3. Hukuk Dairesi 2017/15171 E. , 2018/3677 K.
"İçtihat Metni"MAHKEMESİ :ASLİYE HUKUK MAHKEMESİ
Taraflar arasındaki alacak davasının mahkemece yapılan yargılaması sonucunda, davanın kısmen kabulüne yönelik olarak verilen kararın, süresi içinde taraf vekilleri tarafından temyiz edilmesi üzerine; temyiz dilekçesinin kabulüne karar verildikten sonra, dosya içerisindeki kağıtlar okunup gereği düşünüldü:
Y A R G I T A Y K A R A R I
Davacı vekili dilekçesinde; müvekkilinin ... 2 nolu Devlet Güvenlik Mahkemesinin 2003/39 esasında yargılandığını, 30.06.2003 tarihinde 100.000 ABD Doları kefalet karşılığında tahliye edildiğini, mahkemenin 07.05.2014 tarihli duruşmasında, adli teminat olarak alınan toplam 100.000 ABD Dolarının davacı sanığa iadesine mahkemece 07/05/2014 tarihli duruşmada karar verildiğini ve davacı hesabına 142.171,70 TL olarak yatırıldığını, bu paranın 02.06.2014 tarihli ihtirazi kayıtla alındığını, paranın hesaba geçirildiği tarihte 100.000 ABD Dolarının 211.150 TL ettiğini, bundan ödenen miktarın mahsubu ile davalının müvekkiline 68.978,30 TL eksik ödeme yaptığını ileri sürerek, fazlaya ilişkin haklarını saklı tutarak 68.975 TL"nin 28.05.2014 tarihinden itibaren işlemiş ve işleyecek yasal faizleriyle birlikte davalıdan tahsilini talep ve dava etmiştir.
Davalı vekili dilekçesinde; davada idari yargının görevli olduğu, teminat olarak alınan tutarın bütçeye gelir kaydedildiği ve gelir kaydına esas tutarın iade edilecek döviz miktarını değiştirmeyeceği, kişinin iade talebini TL cinsinden yaptığı, iade işleminin muhasebeleştirildiği tarihteki döviz satış kuru esas alınarak hesaplanacak TL karşılığı olması, aradaki kur farkının ise ilama bağlı borçlar tertibinden ödenmesi gerektiği, idarece yapılan işlemlerin yerinde ve yasal olduğunu belirterek davanın reddini dilemiştir.

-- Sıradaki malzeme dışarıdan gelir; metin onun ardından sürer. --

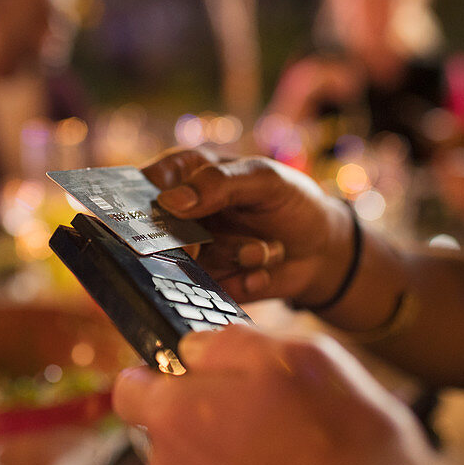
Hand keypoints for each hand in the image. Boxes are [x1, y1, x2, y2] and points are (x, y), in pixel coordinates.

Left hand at [112, 325, 436, 464]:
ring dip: (224, 464)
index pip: (130, 389)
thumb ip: (225, 342)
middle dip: (202, 419)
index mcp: (177, 417)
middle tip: (259, 415)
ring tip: (284, 460)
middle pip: (166, 435)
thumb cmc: (346, 440)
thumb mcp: (294, 353)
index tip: (187, 374)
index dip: (158, 374)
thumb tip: (194, 348)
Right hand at [142, 149, 352, 303]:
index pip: (142, 184)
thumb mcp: (264, 179)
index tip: (163, 215)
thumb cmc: (291, 201)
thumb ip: (220, 183)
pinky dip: (242, 280)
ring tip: (263, 250)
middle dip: (190, 241)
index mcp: (184, 176)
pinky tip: (263, 272)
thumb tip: (170, 201)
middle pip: (154, 232)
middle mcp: (179, 216)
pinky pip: (209, 289)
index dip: (140, 201)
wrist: (323, 250)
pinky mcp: (206, 285)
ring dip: (230, 257)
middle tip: (206, 245)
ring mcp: (191, 253)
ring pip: (186, 263)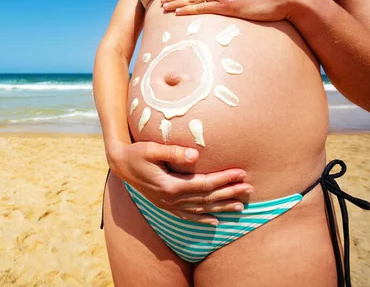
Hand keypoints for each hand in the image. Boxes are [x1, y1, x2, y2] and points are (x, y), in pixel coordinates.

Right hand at [108, 141, 252, 225]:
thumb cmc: (136, 152)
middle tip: (249, 189)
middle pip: (206, 198)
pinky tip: (214, 221)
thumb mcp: (152, 149)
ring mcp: (167, 204)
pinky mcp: (165, 205)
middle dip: (229, 193)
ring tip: (241, 206)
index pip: (204, 184)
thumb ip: (173, 152)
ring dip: (221, 207)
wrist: (119, 164)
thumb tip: (196, 155)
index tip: (241, 173)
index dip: (224, 179)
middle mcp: (171, 199)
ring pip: (200, 208)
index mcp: (170, 185)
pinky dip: (201, 218)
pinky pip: (187, 215)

Mahkemece, 67.938,30 TL"nin 28.04.2014 tarihinden itibaren yasal faizi ile birlikte davalıdan alınarak davacıya verilmesine ilişkin hüküm davalının temyizi üzerine Dairemizin 28.12.2016 tarih ve 2015/16987 Esas, 2016/16804 Karar sayılı ilamı ile özetle “Gerekçe ile hüküm arasında çelişki giderilecek şekilde dosya içeriğine uygun yeniden karar verilmelidir." gerekçesiyle bozulmuştur.
Mahkemece; bozma ilamına uyularak yeniden yapılan yargılama sonunda bilirkişi raporu doğrultusunda 67.938,30 TL asıl alacağa davadan önce davalı/borçlunun temerrüde düşürülmediği gerekçesiyle, davanın kısmen kabulü, kısmen reddi ile 67.938,30 TL"nin 28/11/2014 dava tarihinden itibaren yasal faizi ile birlikte davalıdan alınarak davacıya verilmesine, davacının fazlaya ilişkin isteminin ise reddine karar verilmiş, hüküm süresi içinde taraf vekillerince temyiz edilmiştir.

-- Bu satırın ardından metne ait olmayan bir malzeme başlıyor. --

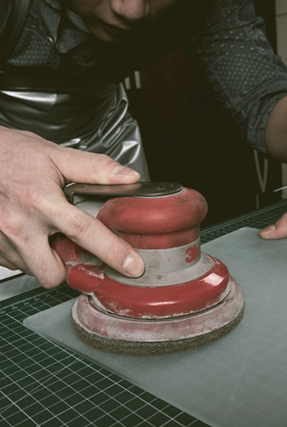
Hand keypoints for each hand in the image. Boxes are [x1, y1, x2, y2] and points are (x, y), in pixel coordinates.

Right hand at [0, 127, 144, 287]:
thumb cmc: (10, 154)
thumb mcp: (56, 155)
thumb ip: (96, 168)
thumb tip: (129, 177)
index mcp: (41, 201)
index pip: (85, 232)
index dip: (113, 252)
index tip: (133, 266)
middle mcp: (19, 225)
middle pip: (55, 272)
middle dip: (71, 267)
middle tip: (77, 248)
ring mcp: (1, 240)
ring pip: (35, 272)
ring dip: (49, 260)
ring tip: (50, 235)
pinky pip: (16, 265)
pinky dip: (29, 256)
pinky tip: (31, 235)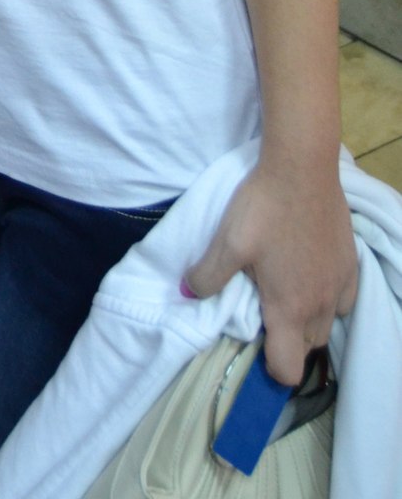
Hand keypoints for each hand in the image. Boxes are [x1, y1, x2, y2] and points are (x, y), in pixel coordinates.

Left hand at [183, 162, 356, 384]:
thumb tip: (187, 294)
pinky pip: (343, 301)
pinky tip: (309, 274)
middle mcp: (320, 306)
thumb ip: (207, 275)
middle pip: (307, 348)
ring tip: (284, 290)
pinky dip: (327, 299)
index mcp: (288, 308)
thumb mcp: (227, 242)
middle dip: (286, 340)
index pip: (287, 369)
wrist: (302, 169)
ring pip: (326, 325)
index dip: (270, 367)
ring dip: (306, 321)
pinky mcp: (351, 264)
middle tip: (262, 308)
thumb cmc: (263, 208)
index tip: (254, 341)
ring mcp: (340, 286)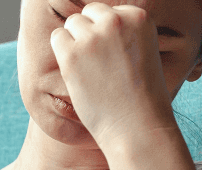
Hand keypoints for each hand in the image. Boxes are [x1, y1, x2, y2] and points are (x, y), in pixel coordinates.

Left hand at [49, 3, 174, 146]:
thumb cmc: (142, 95)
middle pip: (88, 14)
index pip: (108, 12)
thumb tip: (95, 26)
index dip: (106, 34)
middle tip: (98, 63)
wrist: (137, 125)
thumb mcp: (144, 52)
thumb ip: (123, 34)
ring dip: (75, 43)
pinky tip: (76, 71)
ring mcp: (92, 36)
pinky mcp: (72, 53)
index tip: (113, 56)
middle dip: (88, 34)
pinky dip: (62, 53)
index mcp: (138, 17)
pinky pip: (57, 38)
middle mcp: (116, 20)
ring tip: (89, 69)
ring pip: (72, 24)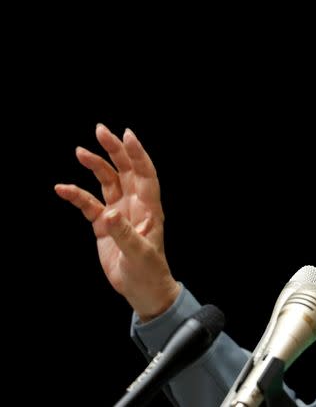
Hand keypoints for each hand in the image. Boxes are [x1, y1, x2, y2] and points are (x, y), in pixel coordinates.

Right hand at [55, 124, 179, 321]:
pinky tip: (62, 188)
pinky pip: (89, 205)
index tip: (126, 134)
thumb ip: (123, 234)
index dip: (137, 154)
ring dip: (96, 166)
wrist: (141, 290)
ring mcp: (118, 213)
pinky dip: (76, 196)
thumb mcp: (138, 254)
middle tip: (100, 130)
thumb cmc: (148, 272)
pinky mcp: (104, 225)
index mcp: (149, 209)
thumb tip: (108, 214)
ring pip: (107, 182)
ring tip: (80, 151)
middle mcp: (134, 206)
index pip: (145, 174)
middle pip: (125, 171)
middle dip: (114, 150)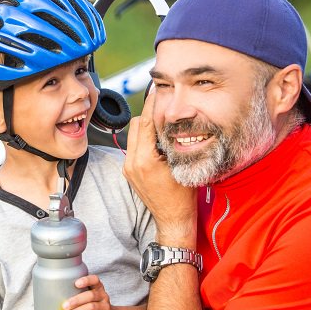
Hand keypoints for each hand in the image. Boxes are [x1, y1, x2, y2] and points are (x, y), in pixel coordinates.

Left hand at [62, 274, 116, 309]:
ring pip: (91, 307)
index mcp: (99, 289)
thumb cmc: (95, 309)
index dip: (86, 280)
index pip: (95, 280)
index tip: (76, 283)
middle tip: (64, 306)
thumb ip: (79, 295)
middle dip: (76, 300)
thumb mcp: (91, 299)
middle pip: (90, 295)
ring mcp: (105, 308)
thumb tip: (54, 297)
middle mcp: (103, 297)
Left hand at [123, 92, 196, 243]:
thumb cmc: (183, 195)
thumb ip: (173, 141)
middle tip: (165, 110)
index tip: (157, 91)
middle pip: (136, 124)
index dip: (153, 104)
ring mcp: (128, 167)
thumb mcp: (182, 164)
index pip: (147, 122)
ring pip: (133, 134)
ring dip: (146, 128)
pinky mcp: (128, 171)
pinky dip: (143, 140)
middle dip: (150, 115)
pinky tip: (157, 143)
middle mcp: (132, 162)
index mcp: (145, 159)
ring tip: (163, 128)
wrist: (172, 218)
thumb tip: (171, 119)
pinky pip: (133, 146)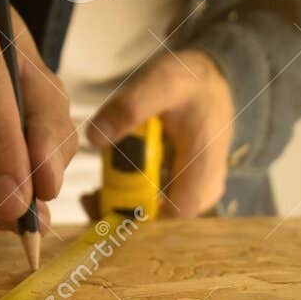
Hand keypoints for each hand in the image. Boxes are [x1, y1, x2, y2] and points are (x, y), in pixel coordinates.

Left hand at [88, 50, 234, 217]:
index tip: (104, 202)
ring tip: (96, 191)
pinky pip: (158, 204)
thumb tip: (94, 138)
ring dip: (126, 206)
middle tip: (90, 197)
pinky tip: (112, 183)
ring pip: (159, 215)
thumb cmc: (189, 81)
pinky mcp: (187, 189)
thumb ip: (129, 108)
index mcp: (203, 165)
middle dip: (123, 212)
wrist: (210, 80)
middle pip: (163, 219)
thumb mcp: (160, 83)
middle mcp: (205, 187)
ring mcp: (197, 191)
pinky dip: (134, 198)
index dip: (139, 216)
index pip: (174, 213)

1-) Dosyadaki yazılara, kararın dayandığı delillerle kanuni gerektirici sebeplere, özellikle delillerin takdirinde bir isabetsizlik görülmemesine ve kararın bozmaya uygun olmasına göre, davalının temyiz itirazlarının reddi gerekir.

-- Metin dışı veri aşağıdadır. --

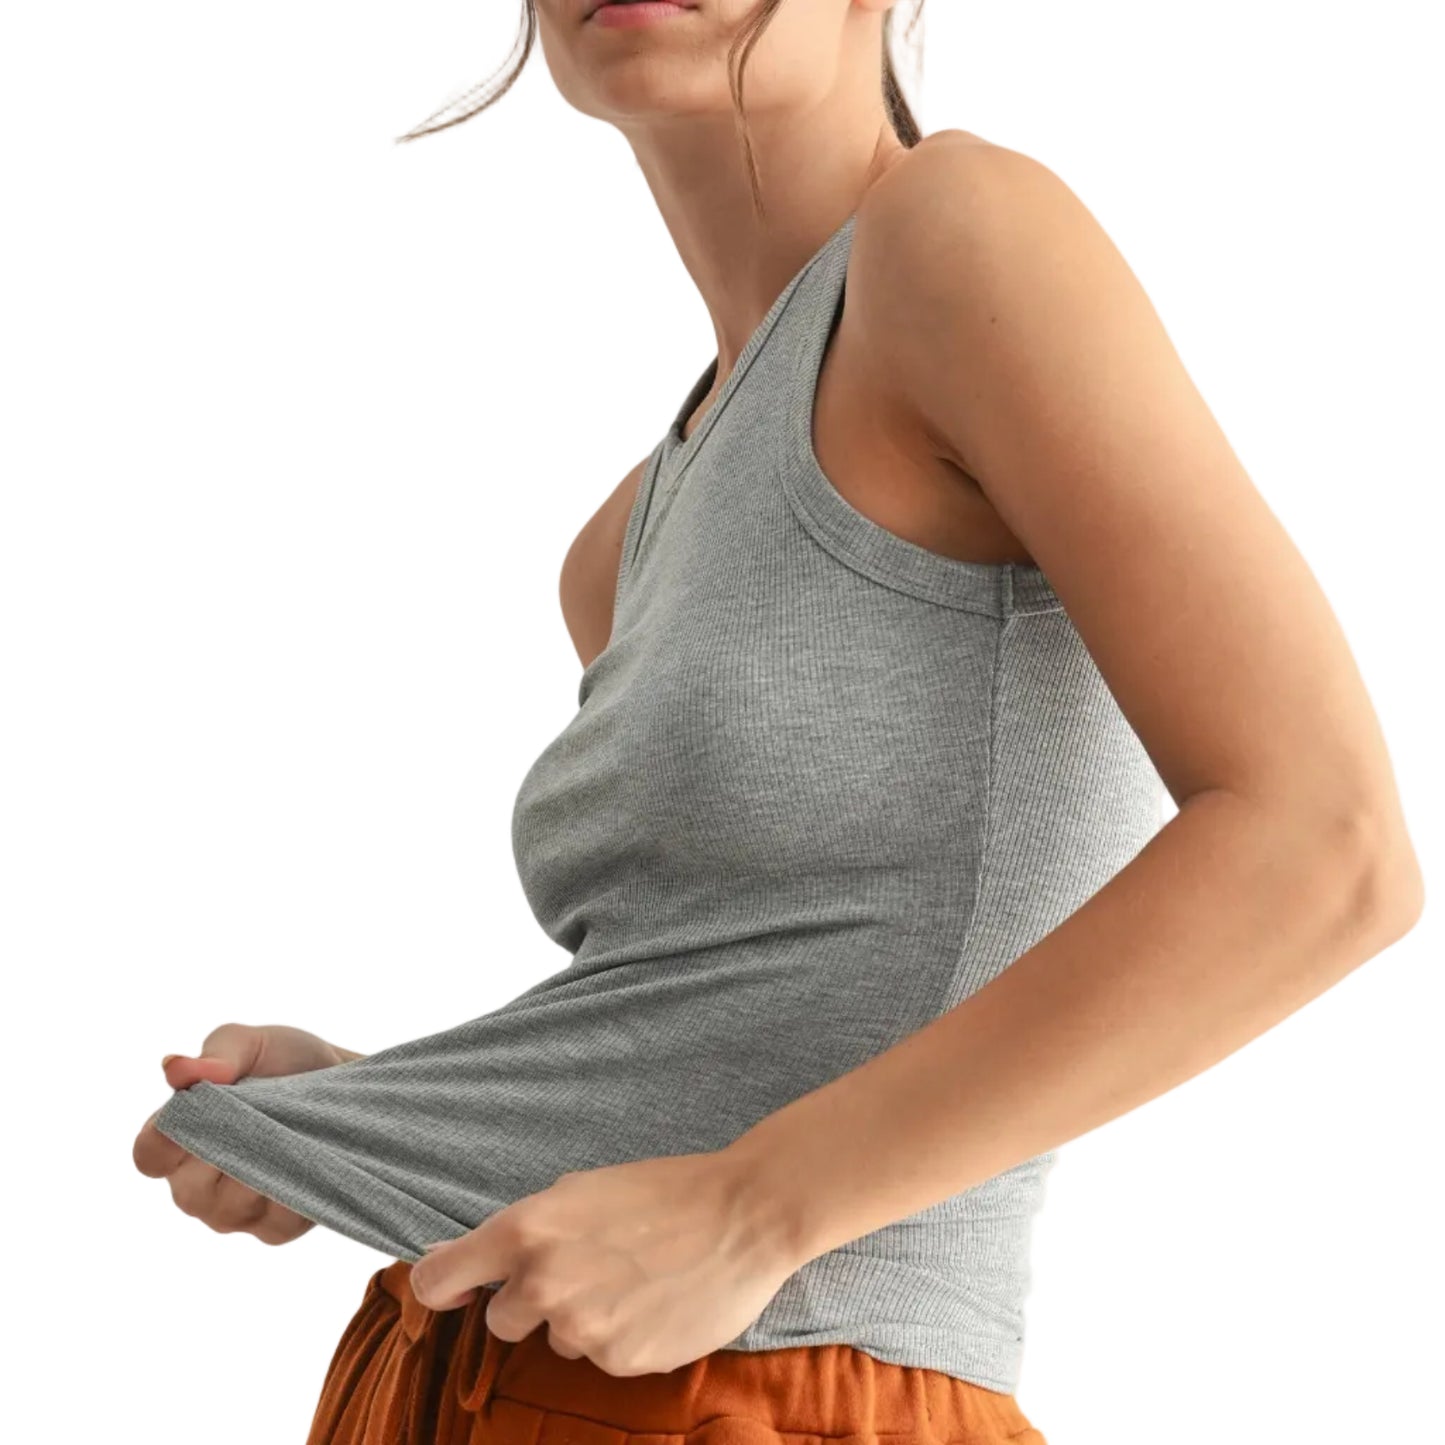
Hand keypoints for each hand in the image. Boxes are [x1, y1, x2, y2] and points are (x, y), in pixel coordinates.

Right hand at [133, 1022, 363, 1245]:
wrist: (345, 1083)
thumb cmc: (286, 1061)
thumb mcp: (252, 1044)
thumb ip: (216, 1053)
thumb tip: (176, 1068)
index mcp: (178, 1138)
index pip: (150, 1155)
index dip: (163, 1141)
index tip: (197, 1114)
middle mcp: (196, 1183)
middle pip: (190, 1192)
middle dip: (229, 1153)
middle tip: (263, 1117)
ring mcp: (234, 1211)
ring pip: (234, 1208)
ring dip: (265, 1169)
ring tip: (291, 1133)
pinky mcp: (274, 1228)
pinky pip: (277, 1222)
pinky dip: (295, 1190)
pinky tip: (310, 1161)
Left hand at [406, 1149, 805, 1376]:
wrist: (744, 1214)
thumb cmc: (662, 1191)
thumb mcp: (578, 1191)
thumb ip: (517, 1232)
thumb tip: (448, 1255)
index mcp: (525, 1231)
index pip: (436, 1279)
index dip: (441, 1286)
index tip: (454, 1289)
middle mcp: (543, 1284)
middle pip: (499, 1320)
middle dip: (530, 1301)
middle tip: (582, 1268)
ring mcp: (582, 1329)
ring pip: (554, 1339)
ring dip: (579, 1318)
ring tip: (631, 1278)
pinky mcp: (621, 1362)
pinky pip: (601, 1355)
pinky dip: (620, 1335)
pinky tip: (653, 1301)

2-) Davacının temyiz itirazlarının incelenmesine gelince;
Sebepsiz zenginleşmeden doğan bir alacağa faiz yürütülebilmesi için borçlunun bir ihtar ya da dava açılmak suretiyle temerrüde düşürülmesi zorunludur. Bu husus; 818 sayılı BK"nun 101.maddesinde "Muaccel bir borcun borçlusu alacaklının ihtarıyla mütemerrit olur" hükmü getirilmiştir. 6098 sayılı Borçlar Kanununun 117.maddesinde bu hüküm ""Muaccel bir borcun borçlusu, alacaklının ihtarıyla temerrüde düşer"" şeklinde düzenlenmiştir.
Somut olayda, yöntemine uygun şekilde düzenlenen 30.05.2014 tarihli “68.978,30 TL"nin yedi gün içinde iade edilmesi gerektiğini” içerir ihtar, davalıya 30.05.2014 tarihinde tebliğ edilmiştir.
Hal böyle iken, davalının (iade borçlusunun) usulüne göre temerrüde düşürüldüğü tarih, ihtarın tebliğinden itibaren yedi günlük sürenin bitim tarihi olan 07.06.2014 tarihidir. Bu halde, mahkemece; 07.06.2014 tarihinden itibaren faize hükmedilmesi gerekirken, yukarıda yazılı olduğu şekilde dava tarihi olan 28.11.2014 tarihinden itibaren faize hükmedilmesi usul ve yasaya uygun görülmemiştir.
Ne var ki, bu yanlışlığın giderilmesi yeniden yargılama yapılmasını gerektirmediğinden hükmün düzeltilerek onanması HUMK"nun 438/7 maddesi hükmü gereğidir
SONUÇ: Yukarıda (1) nolu bentte açıklanan nedenle temyiz eden davalının temyiz itirazlarının reddine, (2) nolu bentte açıklanan nedenlerle gerekçenin son paragrafı ikinci cümlesinde yer alan “67.938,30 TL asıl alacağa” kelimelerinden sonra gelen “davadan önce davalı/borçlu temerrüde düşürülmediği anlaşıldığından, dava tarihi olan 28/11/2014” ifadelerinin gerekçe kısmından çıkartılarak, yerine “07.06.2014” ibaresinin yazılmasına, yine hükmün 1 numaralı bendi ikinci cümlesinde “67.938,30 TL nin” ifadesinden sonra gelen “28/11/2014 dava” ifadesinin hükümden çıkartılarak, yerine “07.06.2014” ibaresinin yazılmasına, hükmün düzeltilmiş bu şekliyle ONANMASINA, peşin alınan temyiz harcının istek halinde temyiz edene iadesine, 6100 sayılı HMK"nun geçici madde 3 atfıyla 1086 sayılı HUMK.nun 440.maddesi gereğince kararın tebliğinden itibaren 15 günlük süre içerisinde davalı yönünden karar düzeltme yolu açık olmak üzere, 09.04.2018 tarihinde oybirliğiyle karar verildi.